▸ Excerpted passage:
▼▼▼

In-depth explanation of is out of scope of this lab. Please consult the source code for the Azure Cosmos DB extension for Cassandra Retry Policy if you want to understand how it is implemented.
In a nutshell, the retry policy handles errors such as OverLoadedError
(which may occur due to rate limiting), and parses the exception message to use RetryAfterMs
field provided from the server as the back-off duration for retries. If RetryAfterMs
is not available, it defaults to an exponential growing back-off scheme. In this case the time between retries is increased by a growing back off time (default: 1000 ms) on each retry, unless maxRetryCount
is -1, in which case it backs off with a fixed duration. It is important to handle rate limiting in Azure Cosmos DB to prevent errors when provisioned throughput has been exhausted.
Failover and Load Balancing
This part covers the following scenarios:
- Manual failover with Global endpoint load balancing
- Load balancing for specific read and write DC
- Correlation between data locality and latency
Manual failover with Global endpoint load balancing
Pre-requisites
Configure your Cosmos DB account for multi-region (single master). Open your Cosmos DB account in Azure Portal, select Replicate data globally. Modify the regions configuration as per your choice
For example, I have configured Southeast Asia as the Write
region and East US as the Read
region.
Update the code to ensure that:
- The right load balancing (global endpoint) is active
- The custom
LatencyTracker
implementation is un-commented - it is used to log the datacenter (and related statistics) for each query
To start the application:
cd cassandra-workshops/labs/java/solutions/Lab03/orders-spring-data
mvn clean package
java -jar target/orders-spring-data-0.1.0-SNAPSHOT.jar
Insert a few records using the REST API endpoint
curl -X POST -H "Content-Type: application/json" -d '{"amount":"42", "location":"foo"}' http://localhost:8080/orders
In the logs, you should see:
*******Stats START********
data center - Southeast Asia
address - 52.230.23.170
Added order ID 3ca8b9e0-e85b-11ea-af17-4f997ed1313f
query - INSERT INTO orders (amount,id,location,time) VALUES ('42',3ca8b9e0-e85b-11ea-af17-4f997ed1313f,'foo','2020-08-27T11:48:34.559Z');
latency (in ms) - 186
*******Stats END********
*******Stats START********
data center - Southeast Asia
Added order ID 3e4b9470-e85b-11ea-af17-4f997ed1313f
address - 52.230.23.170
query - INSERT INTO orders (amount,id,location,time) VALUES ('42',3e4b9470-e85b-11ea-af17-4f997ed1313f,'foo','2020-08-27T11:48:37.303Z');
latency (in ms) - 88
*******Stats END********
....

▲▲▲

▸ Assignment:
Reproduce word for word the portion of the Cosmos DB lab text between "In a nutshell, the" and "has been exhausted.", inclusive.

▸ Data to examine:
▼▼▼

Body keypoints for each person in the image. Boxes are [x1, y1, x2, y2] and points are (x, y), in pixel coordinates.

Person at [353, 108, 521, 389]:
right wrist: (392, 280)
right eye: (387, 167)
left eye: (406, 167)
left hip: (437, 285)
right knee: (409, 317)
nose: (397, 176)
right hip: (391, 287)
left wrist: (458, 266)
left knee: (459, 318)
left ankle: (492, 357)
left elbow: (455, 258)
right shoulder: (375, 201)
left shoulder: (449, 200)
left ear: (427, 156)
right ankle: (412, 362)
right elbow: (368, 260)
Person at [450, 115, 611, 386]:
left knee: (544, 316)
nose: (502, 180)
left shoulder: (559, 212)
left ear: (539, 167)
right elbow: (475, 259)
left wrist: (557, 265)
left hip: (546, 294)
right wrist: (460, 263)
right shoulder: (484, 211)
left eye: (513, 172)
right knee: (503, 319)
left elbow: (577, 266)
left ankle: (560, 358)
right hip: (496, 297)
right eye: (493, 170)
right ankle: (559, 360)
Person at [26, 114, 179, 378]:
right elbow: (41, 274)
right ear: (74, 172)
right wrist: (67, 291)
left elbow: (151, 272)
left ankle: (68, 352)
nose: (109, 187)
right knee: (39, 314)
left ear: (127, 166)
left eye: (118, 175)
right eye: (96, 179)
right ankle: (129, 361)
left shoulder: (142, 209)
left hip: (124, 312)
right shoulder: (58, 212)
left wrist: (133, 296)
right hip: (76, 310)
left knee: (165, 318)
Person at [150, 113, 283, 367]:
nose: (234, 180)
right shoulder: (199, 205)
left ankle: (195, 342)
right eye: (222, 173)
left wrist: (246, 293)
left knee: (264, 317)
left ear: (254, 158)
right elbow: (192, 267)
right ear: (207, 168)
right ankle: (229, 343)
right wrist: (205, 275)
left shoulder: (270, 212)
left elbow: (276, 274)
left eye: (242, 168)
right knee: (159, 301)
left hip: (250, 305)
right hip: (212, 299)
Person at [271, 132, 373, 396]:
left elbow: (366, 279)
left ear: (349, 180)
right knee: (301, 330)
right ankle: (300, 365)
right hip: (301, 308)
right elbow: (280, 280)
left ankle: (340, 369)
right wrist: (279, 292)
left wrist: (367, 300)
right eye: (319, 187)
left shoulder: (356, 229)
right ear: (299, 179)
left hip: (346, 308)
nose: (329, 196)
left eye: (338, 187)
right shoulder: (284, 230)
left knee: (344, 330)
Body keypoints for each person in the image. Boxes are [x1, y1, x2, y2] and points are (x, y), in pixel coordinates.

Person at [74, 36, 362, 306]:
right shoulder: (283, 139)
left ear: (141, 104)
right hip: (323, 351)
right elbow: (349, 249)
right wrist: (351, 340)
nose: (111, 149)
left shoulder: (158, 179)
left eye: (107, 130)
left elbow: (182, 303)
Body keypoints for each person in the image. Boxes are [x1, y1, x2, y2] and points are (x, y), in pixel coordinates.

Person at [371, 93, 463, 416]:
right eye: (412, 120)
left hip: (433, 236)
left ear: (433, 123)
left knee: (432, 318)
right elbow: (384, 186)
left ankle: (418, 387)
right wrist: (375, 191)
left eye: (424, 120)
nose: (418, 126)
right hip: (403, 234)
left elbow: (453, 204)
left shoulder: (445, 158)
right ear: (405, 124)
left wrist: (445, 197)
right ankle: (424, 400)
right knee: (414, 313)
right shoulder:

▲▲▲
▼▼▼

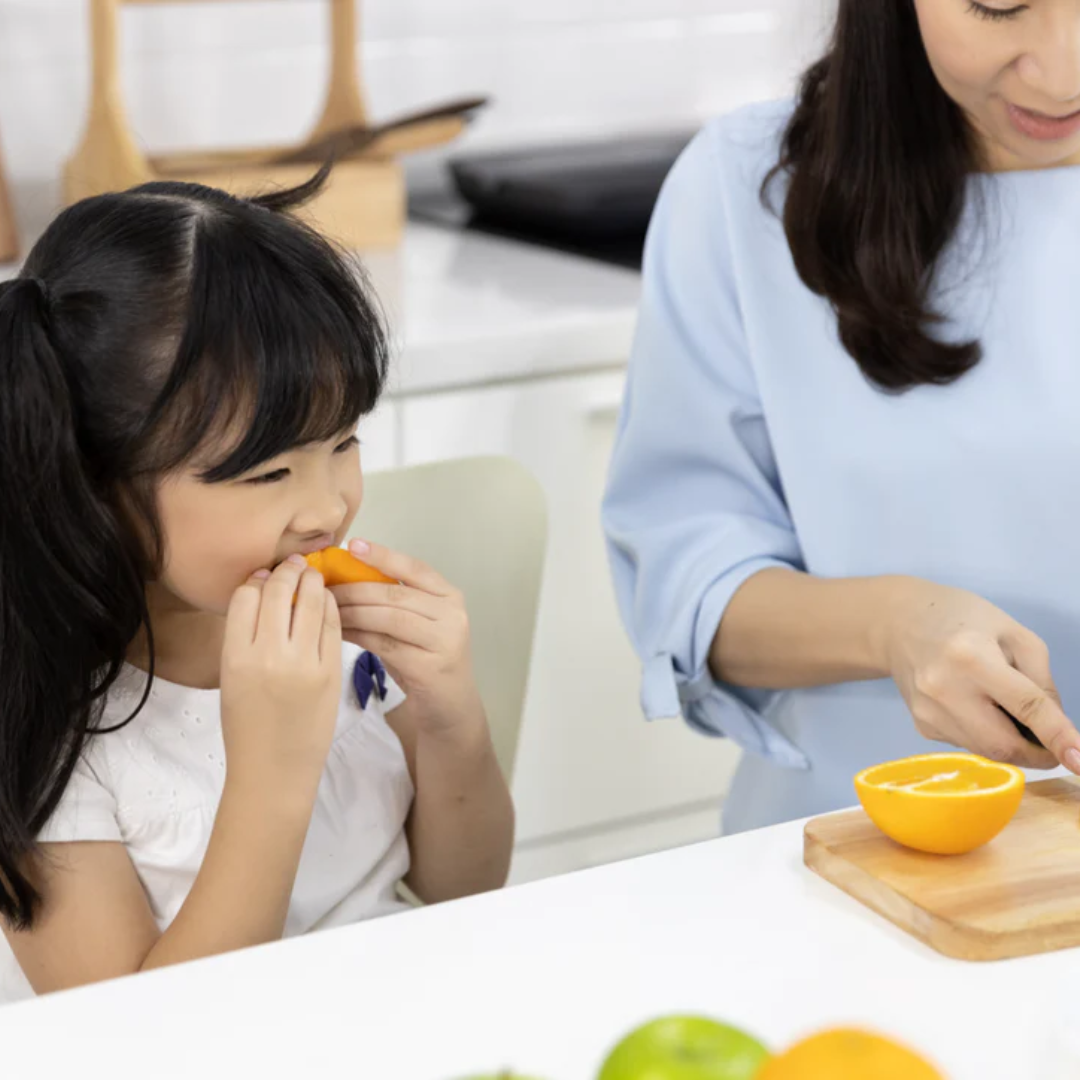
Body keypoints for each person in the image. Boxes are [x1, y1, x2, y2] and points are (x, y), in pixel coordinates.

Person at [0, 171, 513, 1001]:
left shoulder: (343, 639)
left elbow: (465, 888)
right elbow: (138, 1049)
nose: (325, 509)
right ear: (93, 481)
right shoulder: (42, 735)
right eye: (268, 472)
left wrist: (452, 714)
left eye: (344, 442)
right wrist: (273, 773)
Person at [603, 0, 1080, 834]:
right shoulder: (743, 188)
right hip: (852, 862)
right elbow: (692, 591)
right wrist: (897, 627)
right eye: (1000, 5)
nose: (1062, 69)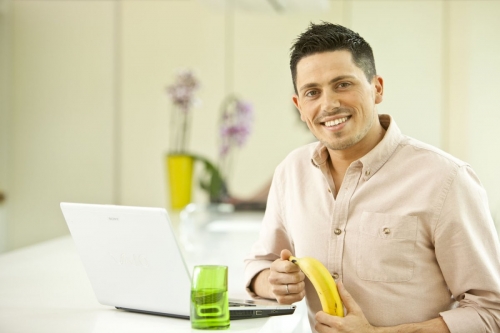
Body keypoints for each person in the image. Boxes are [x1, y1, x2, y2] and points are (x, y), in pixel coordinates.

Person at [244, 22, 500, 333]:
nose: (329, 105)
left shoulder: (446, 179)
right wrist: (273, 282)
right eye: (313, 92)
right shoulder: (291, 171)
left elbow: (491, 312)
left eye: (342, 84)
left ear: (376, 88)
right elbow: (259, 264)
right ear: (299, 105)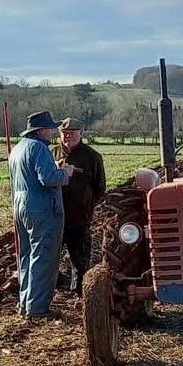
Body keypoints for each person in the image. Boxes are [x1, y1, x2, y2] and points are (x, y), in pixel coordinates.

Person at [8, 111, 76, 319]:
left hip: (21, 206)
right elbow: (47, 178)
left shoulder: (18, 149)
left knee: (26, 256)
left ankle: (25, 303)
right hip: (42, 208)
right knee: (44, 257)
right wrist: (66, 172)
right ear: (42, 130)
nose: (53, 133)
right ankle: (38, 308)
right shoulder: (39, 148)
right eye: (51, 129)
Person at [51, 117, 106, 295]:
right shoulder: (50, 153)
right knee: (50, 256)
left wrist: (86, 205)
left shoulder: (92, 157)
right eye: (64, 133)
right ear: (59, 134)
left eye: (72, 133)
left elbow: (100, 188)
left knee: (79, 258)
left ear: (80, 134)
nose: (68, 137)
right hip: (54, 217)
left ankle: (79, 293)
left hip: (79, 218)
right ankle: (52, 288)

▲▲▲
▼▼▼

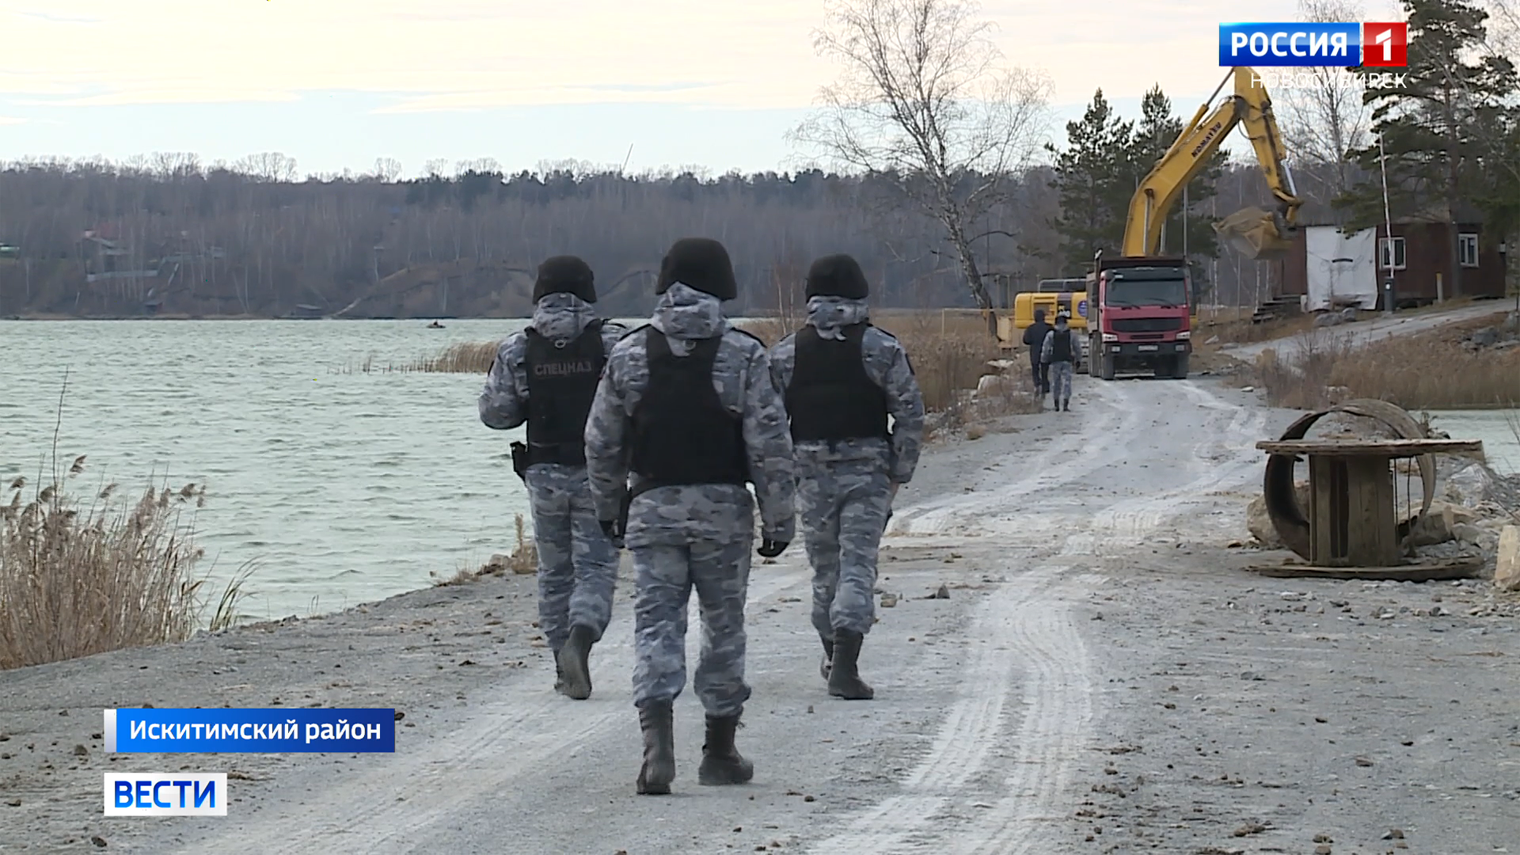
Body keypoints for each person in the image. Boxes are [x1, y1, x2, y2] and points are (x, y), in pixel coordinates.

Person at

▲▲▲

▸ Finished task:
In a nutshell, the retry policy handles errors such as OverLoadedError
(which may occur due to rate limiting), and parses the exception message to use RetryAfterMs
field provided from the server as the back-off duration for retries. If RetryAfterMs
is not available, it defaults to an exponential growing back-off scheme. In this case the time between retries is increased by a growing back off time (default: 1000 ms) on each retry, unless maxRetryCount
is -1, in which case it backs off with a fixed duration. It is important to handle rate limiting in Azure Cosmos DB to prevent errors when provisioned throughput has been exhausted.